* ACTIVITY
In the entries below, find every line with "strategy" and copy it.

* STORED DATA
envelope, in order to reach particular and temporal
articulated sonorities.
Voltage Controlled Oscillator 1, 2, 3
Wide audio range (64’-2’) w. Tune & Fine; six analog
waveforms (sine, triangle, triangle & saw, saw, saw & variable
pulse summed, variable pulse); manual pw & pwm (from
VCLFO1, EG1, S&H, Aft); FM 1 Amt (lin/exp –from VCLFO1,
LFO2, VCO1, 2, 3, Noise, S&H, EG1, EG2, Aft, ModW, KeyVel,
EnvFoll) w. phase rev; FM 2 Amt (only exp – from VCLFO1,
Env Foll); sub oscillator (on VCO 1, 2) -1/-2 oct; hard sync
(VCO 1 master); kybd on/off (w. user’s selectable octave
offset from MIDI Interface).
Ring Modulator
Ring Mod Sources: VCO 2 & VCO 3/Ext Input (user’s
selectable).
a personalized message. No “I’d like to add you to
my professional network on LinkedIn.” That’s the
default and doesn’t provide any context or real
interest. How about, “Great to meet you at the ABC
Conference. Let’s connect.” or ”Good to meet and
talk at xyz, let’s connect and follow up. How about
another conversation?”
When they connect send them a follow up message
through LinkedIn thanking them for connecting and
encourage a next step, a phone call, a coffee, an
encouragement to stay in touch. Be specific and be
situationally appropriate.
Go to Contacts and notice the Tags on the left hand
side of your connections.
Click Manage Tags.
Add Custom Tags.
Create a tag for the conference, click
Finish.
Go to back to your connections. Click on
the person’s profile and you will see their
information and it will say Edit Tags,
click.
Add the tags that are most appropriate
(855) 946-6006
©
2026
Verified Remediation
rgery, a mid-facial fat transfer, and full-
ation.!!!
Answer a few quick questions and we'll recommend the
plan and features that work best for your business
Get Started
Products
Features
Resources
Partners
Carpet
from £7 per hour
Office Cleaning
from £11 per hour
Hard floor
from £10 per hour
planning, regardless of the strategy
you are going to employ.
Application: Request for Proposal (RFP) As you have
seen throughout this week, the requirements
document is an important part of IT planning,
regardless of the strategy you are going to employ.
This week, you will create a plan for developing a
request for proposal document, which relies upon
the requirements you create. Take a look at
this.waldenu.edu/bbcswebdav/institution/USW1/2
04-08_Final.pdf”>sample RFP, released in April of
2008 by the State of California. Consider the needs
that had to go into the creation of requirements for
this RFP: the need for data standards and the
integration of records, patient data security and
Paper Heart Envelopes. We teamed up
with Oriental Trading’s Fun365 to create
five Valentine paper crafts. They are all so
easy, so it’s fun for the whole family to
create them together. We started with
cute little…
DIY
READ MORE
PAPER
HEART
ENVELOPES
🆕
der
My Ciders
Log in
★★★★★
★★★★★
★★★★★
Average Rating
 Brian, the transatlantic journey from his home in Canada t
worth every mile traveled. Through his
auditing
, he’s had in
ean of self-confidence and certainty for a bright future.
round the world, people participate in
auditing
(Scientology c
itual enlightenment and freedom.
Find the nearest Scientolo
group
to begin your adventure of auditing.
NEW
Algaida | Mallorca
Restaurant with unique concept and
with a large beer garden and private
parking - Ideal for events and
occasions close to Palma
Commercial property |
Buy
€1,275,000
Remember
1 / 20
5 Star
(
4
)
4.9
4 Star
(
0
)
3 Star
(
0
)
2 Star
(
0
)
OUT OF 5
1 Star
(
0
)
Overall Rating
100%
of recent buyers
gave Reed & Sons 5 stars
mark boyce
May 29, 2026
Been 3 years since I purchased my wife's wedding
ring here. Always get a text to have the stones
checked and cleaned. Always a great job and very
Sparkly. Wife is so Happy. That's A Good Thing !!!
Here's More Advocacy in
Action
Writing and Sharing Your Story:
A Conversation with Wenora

* WRITTEN ANSWER
planning, regardless of the strategy
regardless of the strategy you are going to employ.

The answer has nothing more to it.